I’ve seen a lot of people on the good ole’ Bandwagon discussing the idea of how deep this year’s team is. And, right after the Dartmouth game I was one of those people. I thought Jalen Adams was easily a rotation player who would help right now, Dees was a solid if-not-spectacular back-up, Xavier Smith was coming along and once Gathers and Gregg came back we’d be even deeper (which is still true). We seemed to have a lot of guys who could come in and contribute.

But really, what defines a deep team and are we deep?

Is it the number of players Schmidt tosses off the bench and in front of the scorers’ table each night, or, is it the production you’re getting from your bench regardless of the number of players seeing the floor?

This is the question.

Our bench players are averaging the following:

8.6 minutes, 1.7 points, 1.4 rebounds and shooting 35% from the field.

Doesn’t sound like a deep bench to me.

While guys are playing minutes, they aren’t exactly producing when they’re in the game. Smith, Taqqee and Tyson are averaging under a point a game. Our leading scorer off the bench, Jalen Adams, is averaging 3.8 points. Honestly, right now, we have a bench full of guys who are playing hard and contributing, but are not talented offensive players. We may be “deep” if you consider their defense, but from a pure offensive standpoint, I actually don’t think we are very deep (at least at the present moment).  Jalen Adams struggles to score shooting the ball, I don’t think Alston can/really wants to shoot outside of a lay-up (which is ok), Dees takes one shot a game, Xavier Smith…I really have no idea and Tyson, probably should have been a RS. Taqqee I think could have some moments this year as an offensive player, but I’m not sure about him as a shooter (which we could use when Posley sits, I will say I like Taqqee’s game though).

So really, are we deep? Do we need to be deep?

Listen, right now we have all five starters averaging double figures. If that continues, bench scoring really won’t matter all that much. But, it probably won’t. Getting Gathers back (whenever that happens, I’m tired of speculating though a source told us he’s shooting for A10 play right now) and Gregg (Saturday) is certainly going to help a lot. But it is fun to debate how deep this team really is, and what defines depth.

This Bonnies team was DEEP.

This Bonnies team was DEEP.

Now the 2011-2012 team was a DEEP team.
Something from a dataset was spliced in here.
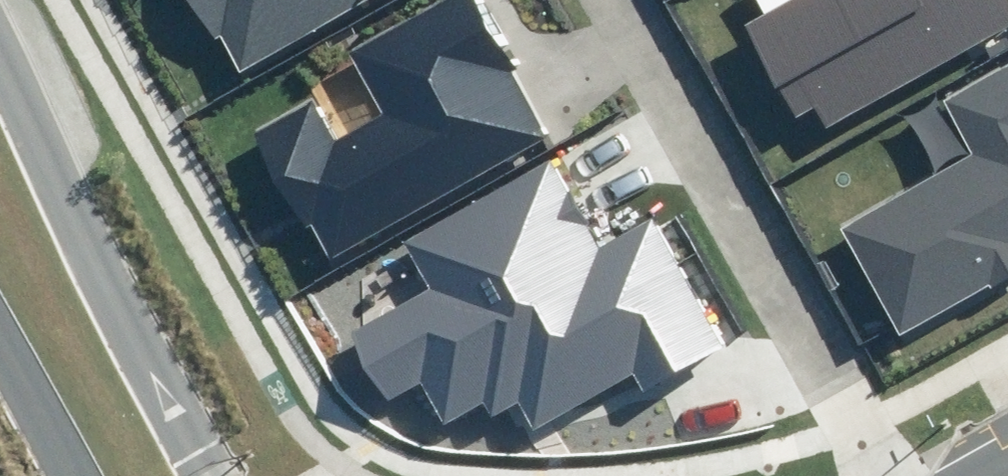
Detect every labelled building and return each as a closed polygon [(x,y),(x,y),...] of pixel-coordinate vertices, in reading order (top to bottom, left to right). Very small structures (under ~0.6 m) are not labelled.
[(212,39),(222,34),(240,66),(360,0),(190,0),(212,39)] [(471,0),(460,0),(355,58),(387,115),(337,142),(315,103),(253,137),(306,231),(314,227),(330,256),(547,137),(471,0)] [(752,24),(801,112),(816,104),(829,129),(1007,31),(1007,0),(796,0),(752,24)] [(836,222),(903,336),(1007,275),(1007,63),(942,101),(968,145),(836,222)] [(479,311),(599,244),(552,157),(402,239),(430,290),(349,334),(387,404),(416,388),(438,429),(483,404),(489,415),(523,397),(479,311)] [(479,311),(523,397),(537,421),(632,369),(643,388),(727,342),(656,213),(599,244),(479,311)]
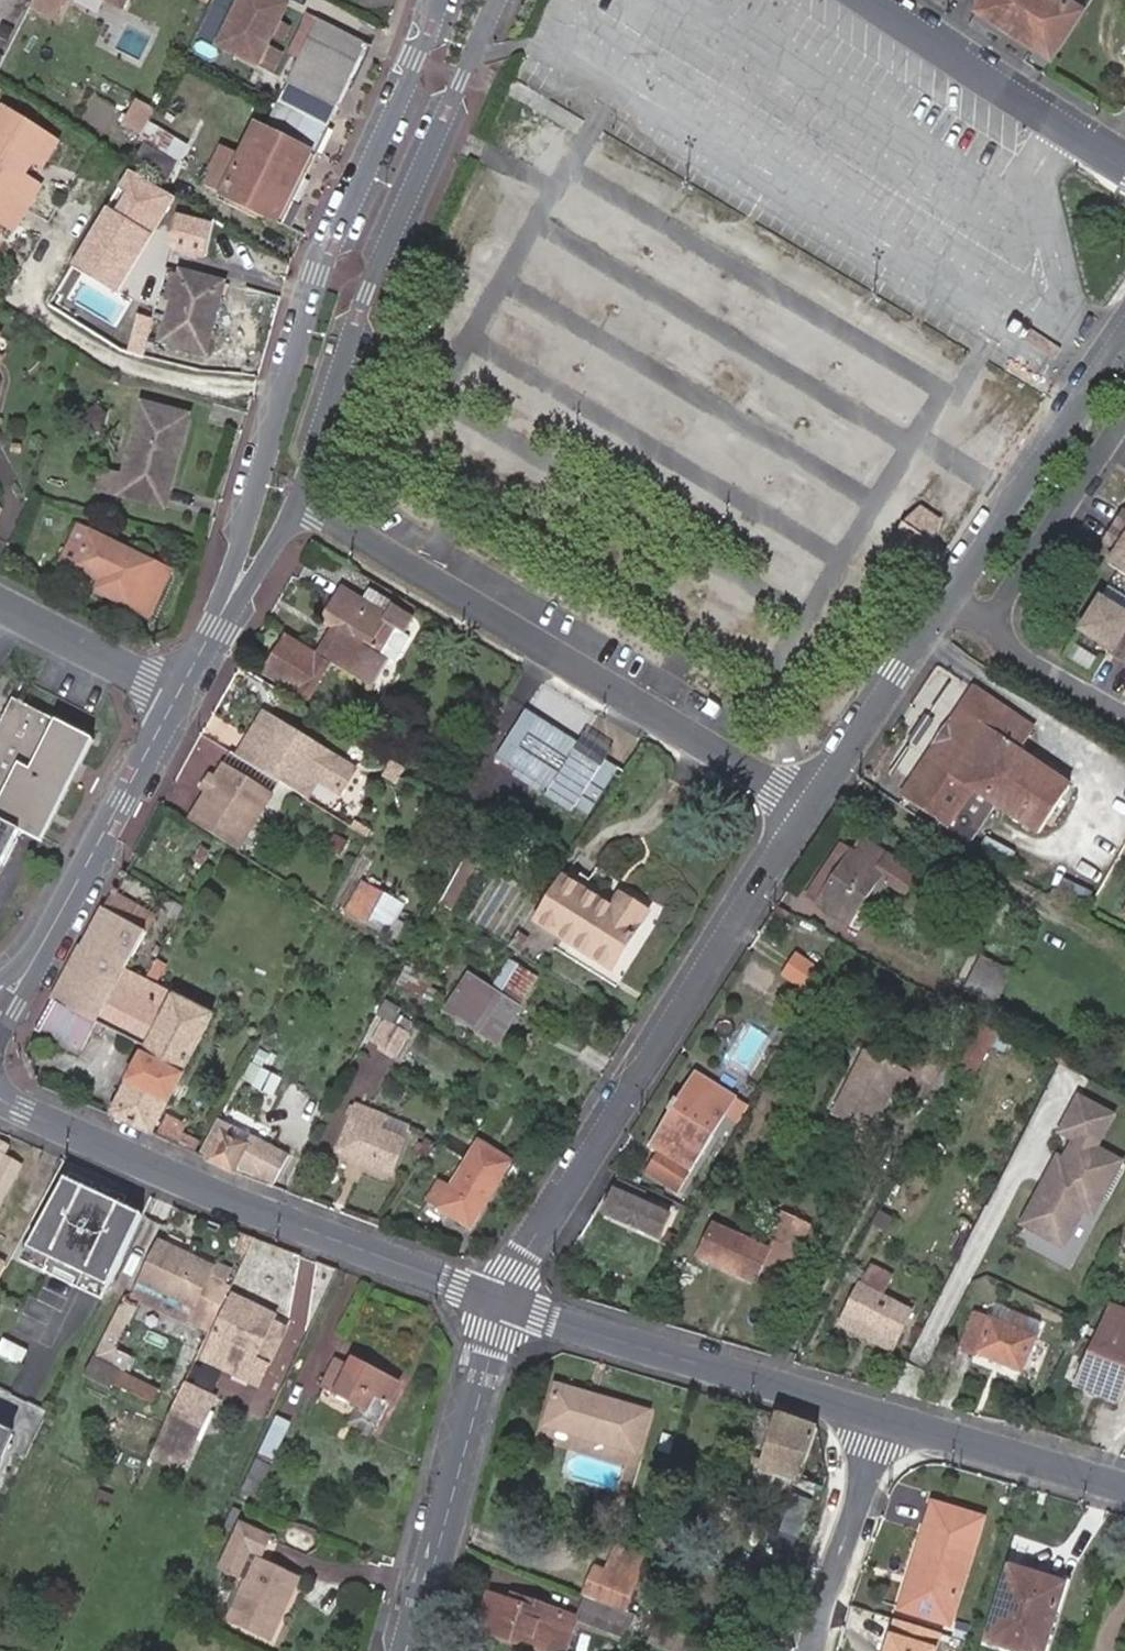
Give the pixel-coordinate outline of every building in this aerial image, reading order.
[(67,9),(70,0),(47,0),(67,9)] [(128,13),(134,0),(100,0),(128,13)] [(261,0),(249,0),(237,25),(219,16),(204,49),(261,76),(291,15),(261,0)] [(1081,11),(1065,0),(979,0),(975,6),(1051,56),(1081,11)] [(1081,11),(1089,0),(1065,0),(1081,11)] [(306,69),(284,112),(333,136),(373,53),(314,24),(295,64),(306,69)] [(191,140),(152,124),(159,107),(139,98),(126,128),(149,138),(140,161),(176,176),(191,140)] [(0,118),(0,222),(13,229),(38,191),(19,179),(33,157),(45,138),(5,111),(0,118)] [(333,136),(284,112),(271,141),(273,142),(319,164),(333,136)] [(273,142),(271,141),(260,136),(246,166),(231,198),(242,207),(273,142)] [(59,146),(45,138),(33,157),(46,165),(59,146)] [(285,234),(319,164),(273,142),(242,207),(231,198),(227,206),(285,234)] [(231,198),(246,166),(227,157),(220,172),(223,173),(212,197),(228,204),(231,198)] [(120,288),(178,194),(137,169),(79,263),(120,288)] [(205,260),(214,234),(171,221),(165,241),(174,244),(172,251),(205,260)] [(203,355),(224,285),(182,272),(161,341),(203,355)] [(109,502),(158,517),(164,499),(171,501),(192,430),(148,417),(127,485),(115,481),(109,502)] [(109,502),(115,481),(103,478),(97,498),(109,502)] [(920,567),(953,525),(925,504),(892,545),(920,567)] [(1120,513),(1102,542),(1114,550),(1109,557),(1106,561),(1105,563),(1112,568),(1124,577),(1124,517),(1120,513)] [(73,570),(92,536),(80,530),(61,564),(73,570)] [(93,593),(128,612),(146,621),(169,578),(151,569),(92,536),(73,570),(98,584),(93,593)] [(382,661),(398,633),(396,631),(404,615),(367,593),(361,601),(335,585),(314,620),(326,628),(310,655),(278,636),(255,674),(301,701),(324,663),(364,686),(380,659),(382,661)] [(1075,628),(1112,652),(1110,654),(1124,663),(1124,614),(1096,595),(1075,628)] [(404,635),(398,633),(382,661),(388,663),(404,635)] [(929,816),(969,838),(993,806),(1035,835),(1069,784),(1017,748),(1032,727),(972,686),(898,794),(929,816)] [(818,709),(829,717),(838,704),(827,696),(818,709)] [(73,733),(11,700),(0,721),(0,826),(14,834),(18,836),(73,733)] [(838,704),(829,717),(831,718),(840,705),(838,704)] [(305,803),(316,785),(328,791),(342,767),(247,712),(223,754),(305,803)] [(598,772),(572,757),(576,750),(521,718),(493,766),(547,798),(543,804),(570,820),(574,814),(587,821),(611,780),(617,784),(621,776),(602,765),(598,772)] [(18,836),(27,841),(43,811),(83,738),(73,733),(18,836)] [(602,765),(607,756),(581,741),(576,750),(572,757),(598,772),(602,765)] [(212,840),(242,786),(210,765),(202,779),(206,781),(205,784),(187,812),(182,809),(176,820),(212,840)] [(206,781),(202,779),(196,775),(186,791),(192,795),(182,809),(187,812),(205,784),(206,781)] [(212,840),(223,847),(256,795),(242,786),(212,840)] [(962,850),(969,838),(929,816),(937,822),(947,828),(942,835),(962,850)] [(175,821),(210,843),(212,840),(176,820),(175,821)] [(947,828),(937,822),(933,829),(942,835),(947,828)] [(14,834),(0,826),(0,860),(14,834)] [(334,840),(319,832),(312,847),(325,855),(334,840)] [(221,850),(223,847),(212,840),(210,843),(221,850)] [(493,849),(480,840),(470,855),(484,864),(493,849)] [(841,858),(815,904),(850,925),(877,877),(903,892),(914,871),(861,840),(851,855),(848,862),(841,858)] [(805,900),(815,904),(841,858),(831,852),(805,900)] [(471,868),(459,861),(433,905),(446,913),(460,889),(468,875),(471,868)] [(361,865),(355,876),(368,883),(374,872),(361,865)] [(560,884),(577,894),(585,882),(567,872),(560,884)] [(368,883),(355,876),(353,875),(326,922),(341,930),(346,921),(371,936),(388,906),(363,891),(368,883)] [(478,881),(468,875),(460,889),(469,895),(478,881)] [(606,911),(577,894),(560,884),(532,927),(607,972),(642,917),(613,900),(606,911)] [(94,914),(75,948),(118,970),(134,933),(141,915),(103,896),(94,914)] [(503,948),(513,954),(521,943),(511,937),(503,948)] [(75,948),(43,1006),(48,1008),(90,1026),(92,1027),(107,994),(114,977),(118,970),(75,948)] [(795,951),(785,977),(814,989),(825,964),(795,951)] [(981,953),(961,989),(994,1008),(1015,972),(981,953)] [(478,988),(507,1007),(524,981),(495,962),(478,988)] [(424,983),(397,969),(386,989),(423,1007),(429,997),(420,991),(424,983)] [(131,984),(114,977),(107,994),(122,1001),(131,984)] [(478,988),(468,982),(465,988),(447,1018),(485,1042),(507,1007),(478,988)] [(104,1118),(145,1137),(201,1015),(131,984),(122,1001),(107,994),(92,1027),(136,1047),(104,1118)] [(393,1055),(406,1034),(424,1045),(431,1032),(406,1016),(404,1020),(395,1014),(397,1011),(381,1001),(373,1014),(383,1021),(371,1044),(393,1055)] [(90,1026),(48,1008),(31,1040),(71,1059),(90,1026)] [(903,1069),(941,1090),(958,1057),(964,1047),(925,1027),(903,1069)] [(854,1126),(862,1130),(882,1093),(889,1097),(903,1069),(859,1046),(824,1110),(830,1113),(854,1126)] [(673,1150),(694,1161),(708,1139),(701,1134),(725,1097),(690,1074),(674,1100),(670,1098),(662,1110),(665,1112),(643,1148),(665,1161),(673,1150)] [(701,1134),(708,1139),(731,1101),(725,1097),(701,1134)] [(1079,1097),(1057,1137),(1071,1145),(1064,1159),(1060,1157),(1021,1228),(1064,1252),(1084,1216),(1096,1222),(1124,1169),(1124,1162),(1101,1149),(1118,1119),(1079,1097)] [(331,1154),(386,1176),(399,1144),(376,1134),(366,1129),(371,1115),(350,1106),(331,1154)] [(854,1126),(830,1113),(824,1124),(849,1137),(854,1126)] [(376,1134),(399,1144),(405,1129),(382,1120),(376,1134)] [(202,1163),(227,1175),(232,1166),(252,1176),(268,1183),(281,1156),(266,1148),(267,1145),(221,1125),(202,1163)] [(474,1145),(446,1188),(433,1208),(465,1227),(505,1164),(474,1145)] [(685,1175),(694,1161),(673,1150),(665,1161),(685,1175)] [(382,1188),(386,1176),(331,1154),(327,1166),(382,1188)] [(13,1168),(0,1160),(0,1190),(13,1168)] [(523,1195),(533,1178),(511,1165),(500,1181),(523,1195)] [(140,1213),(61,1178),(24,1259),(103,1294),(140,1213)] [(446,1188),(434,1181),(421,1202),(433,1208),(446,1188)] [(598,1214),(650,1241),(661,1220),(610,1193),(598,1214)] [(801,1223),(779,1211),(773,1223),(794,1234),(801,1223)] [(766,1286),(794,1234),(773,1223),(758,1250),(709,1223),(696,1248),(766,1286)] [(154,1242),(134,1284),(190,1312),(187,1319),(209,1329),(227,1291),(206,1281),(212,1271),(154,1242)] [(871,1264),(860,1284),(880,1295),(891,1275),(871,1264)] [(880,1295),(860,1284),(838,1327),(887,1353),(910,1311),(880,1295)] [(252,1359),(270,1322),(228,1302),(200,1359),(257,1387),(267,1367),(252,1359)] [(997,1303),(992,1317),(1003,1321),(1008,1307),(997,1303)] [(1022,1369),(1035,1333),(1024,1330),(1030,1315),(1008,1307),(1003,1321),(992,1317),(973,1310),(959,1349),(976,1355),(977,1352),(1022,1369)] [(1108,1310),(1101,1324),(1124,1334),(1124,1318),(1108,1310)] [(1024,1330),(1035,1333),(1040,1319),(1030,1315),(1024,1330)] [(285,1330),(270,1322),(252,1359),(267,1367),(285,1330)] [(1124,1377),(1124,1334),(1101,1324),(1073,1385),(1113,1403),(1124,1377)] [(362,1411),(379,1418),(396,1380),(347,1355),(341,1366),(329,1360),(319,1384),(352,1400),(349,1405),(361,1411),(362,1411)] [(634,1453),(646,1413),(553,1385),(541,1425),(634,1453)] [(166,1420),(190,1431),(203,1401),(180,1388),(166,1420)] [(375,1424),(379,1418),(362,1411),(361,1411),(349,1405),(346,1410),(375,1424)] [(257,1452),(272,1459),(292,1416),(277,1409),(257,1452)] [(368,1436),(375,1424),(346,1410),(341,1422),(368,1436)] [(790,1485),(812,1432),(772,1417),(753,1472),(790,1485)] [(177,1462),(190,1431),(166,1420),(151,1449),(177,1462)] [(0,1425),(0,1463),(14,1431),(0,1425)] [(257,1489),(272,1459),(257,1452),(242,1482),(257,1489)] [(977,1514),(928,1498),(892,1609),(941,1625),(977,1514)] [(810,1517),(790,1510),(779,1538),(799,1546),(810,1517)] [(247,1526),(229,1566),(247,1574),(259,1549),(265,1553),(273,1537),(247,1526)] [(262,1559),(233,1619),(275,1638),(304,1578),(262,1559)] [(598,1586),(627,1598),(635,1571),(611,1560),(606,1570),(595,1565),(587,1581),(598,1586)] [(1057,1586),(1002,1569),(980,1640),(1012,1650),(1036,1650),(1057,1586)] [(587,1581),(581,1596),(590,1600),(598,1586),(587,1581)] [(598,1586),(590,1600),(615,1610),(621,1613),(627,1598),(598,1586)] [(555,1614),(520,1601),(516,1608),(503,1604),(482,1596),(471,1627),(538,1650),(541,1650),(555,1614)] [(516,1608),(520,1601),(506,1596),(503,1604),(516,1608)] [(572,1617),(578,1620),(624,1639),(633,1617),(621,1613),(615,1610),(590,1600),(581,1596),(572,1617)] [(555,1614),(541,1650),(560,1650),(571,1619),(555,1614)] [(888,1631),(881,1650),(935,1650),(936,1647),(888,1631)]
Consider the guys off the pine in our Championship season.

Davenport (injured eight games in), Simmons (injured opening night) Mosley, Ndoye, Chris Johnson, and others. In the A10 final our starters not named Andrew Nicholson combined to score 23 points. Our bench chipped in 18 points. Heck, even Gathers was seeing meaningful minutes in March…On many nights Mosley and Chris Johnson were among our best players. Think of the huge moments guys like Kloof, Ndoye, Johnson and Mosley all had in Atlantic City that weekend. Those guys made some massive plays in big time spots…that was a deep team.  That was one of the biggest reasons we all fell in love with that squad: it wasn’t just Nicholson (although some nights it was) it was a team of guys who could all make plays on a given night.

So, it will be interesting to see how this year’s team develops depth as the season goes in. One thing is for sure, playing the first X number of games without Gathers and Gregg will only help the team feel more comfortable in big games going forward.